■ QUOTED PASSAGE
Critical Review (MSM)


Innumerable different works have treated the Olympic movement with varied levels of insight and from a wide variety of academic disciplines. During the 13th Post Graduate Seminar on Olympic Studies we have become familiar with these different historical, philosophical, and economic methods of examining this quadrennial sporting mega event. One of the reasons for the wide recognition of the Olympic Games is the philosophical basis of the movement – Olympism. Olympism is described in the Olympic Charter – a concept that touches upon the values of internationalism, equality, peace and universalism.

Particpating in this seminar has provided me with a great opportunity to expand my knowledge of Olympism, the Olympic Games and the Olympic Movement. In many ways, the postgraduate seminar was a natural progression in my study of Olympism as my previous study of the topic was at the 43rd International Youth Session held at the International Olympic Academy in 2003. Besides the obvious benefits gained from the academic lectures, the seminar has also provided me with an interesting offbeat into different cultures of my fellow students while silmultaneously introducing me to various alternative views on sport and Olympism. This has given me a broader framework in which to conduct my future studies in the area of ‘Olympic Education’ – the concept of education through sport.

However , it is important to note that the specific focus of this review is not to examine every topic of the seminar in consecutive detail. Rather, I intend to highlight some of the key features of both the Ancient and Modern Olympic Games which I found to be of particular interest. Furthermore, I will allude to some of the similarities between the ancient and modern games. Finally, there will be an assessment of the future of Olympic Education while providing a brief analysis of the concept of ’sports for all’ and the Olympic Truce.

Ancient Olympic Games

As a ‘non-historian’ with a specific interest in Olympic Education and the values of sport and physical activity, the first week of the seminar was extremely interesting as the lectures were primarily concerned with the Ancient Olympic Games. This provided me with a fascinating insight into the historical roots of the games. As I will mention later, there are many similarities between sport in modern times and sport in ancient civilisation. In my view, the main difference between the ancient and modern games is that sport in the modern period is seen a major social phenomenon. By contrast, the games in ancient Greece were recognised merely as a part of a process in the cultivation of the male physique and mind, and as a means of honouring the Gods. From the lectures, I have also become aware that the reputed ‘birth’ of the first Olympic Games in 776 BC still remains a point of historical conjecture and that other archaelogical sources suggest that other specific dates might be more accurate. Every year new material is brought to light, revealing deeper insights into the life and culture of ancient Greece. That is why I shall keep an open mind to the various opinions and debates that I read and heard over the last month. The designs of the various ancient stadia also added another percpective to my previous knowledge, provoking questions on how the development of sportification has influenced both the development of sports arenas and the discipline of both the participants and the spectators. Furthermore, I have gained new knowlegde about the various other games held in Istmia, Nemea and Delphi. Even though I spent one full year studying classical civilization in upper secondary school I had never come across any of these four ancient festivals. The ‘trip’ back into the mists time and the various tours to the ancient sites aided my understanding of the philosophical and religious roots of these games and their relevance for the athletes involved.

■ EXERCISE
Could you write the next part of the Olympic Studies seminar review, starting right after its final sentence?

Saved data entries:

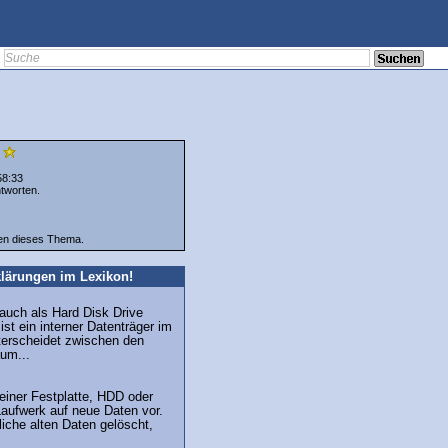
)
58:33
tworten.
ten dieses Thema.
lärungen im Lexikon!
 auch als Hard Disk Drive
st ein interner Datenträger im
erscheidet zwischen den
um...
iner Festplatte, HDD oder
aufwerk auf neue Daten vor.
iche alten Daten gelöscht,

■ TASK OUTPUT
Modern Olympic Games

Professor Karl Lennatz and Professor Kostas Georgiadis delivered a variety of lectures on the revival of the Olympic Games in the late 18th – 19th century. They rightly attrributed Baron Pierre de Coubtertin with the credit for reviving the Olympic Movement but they were also careful to point out that he is often wrongly described as a lonely pioneer in the promotion of Olympic sport. True, the formation of the International Olympic Committee (IOC) and the Olympic Games is conventionally attributed to Baron Pierre de Coubertin, but it should also be borne in mind that Coubertin was, as Professor Kostas Georgiadis succinctly observed, an educationalist inspired by English public school tradition where sport was used as a mean to develop physical and moral strength as well as human character. Through correspondence with other contemporary educationalists and numerous visits to England he became familiar with another attempt to establish a national sporting festival. Indeed, William Penny Brooks would prove to be a great inspiration for Coubertin. The games at Much Wenlock organized by William Penny Brooks (held for first time in 1852), in particular, became an inspiration for Coubertin. Coubertin now set out to implement some of his ideas and iniatiate a similar type of games in Greece.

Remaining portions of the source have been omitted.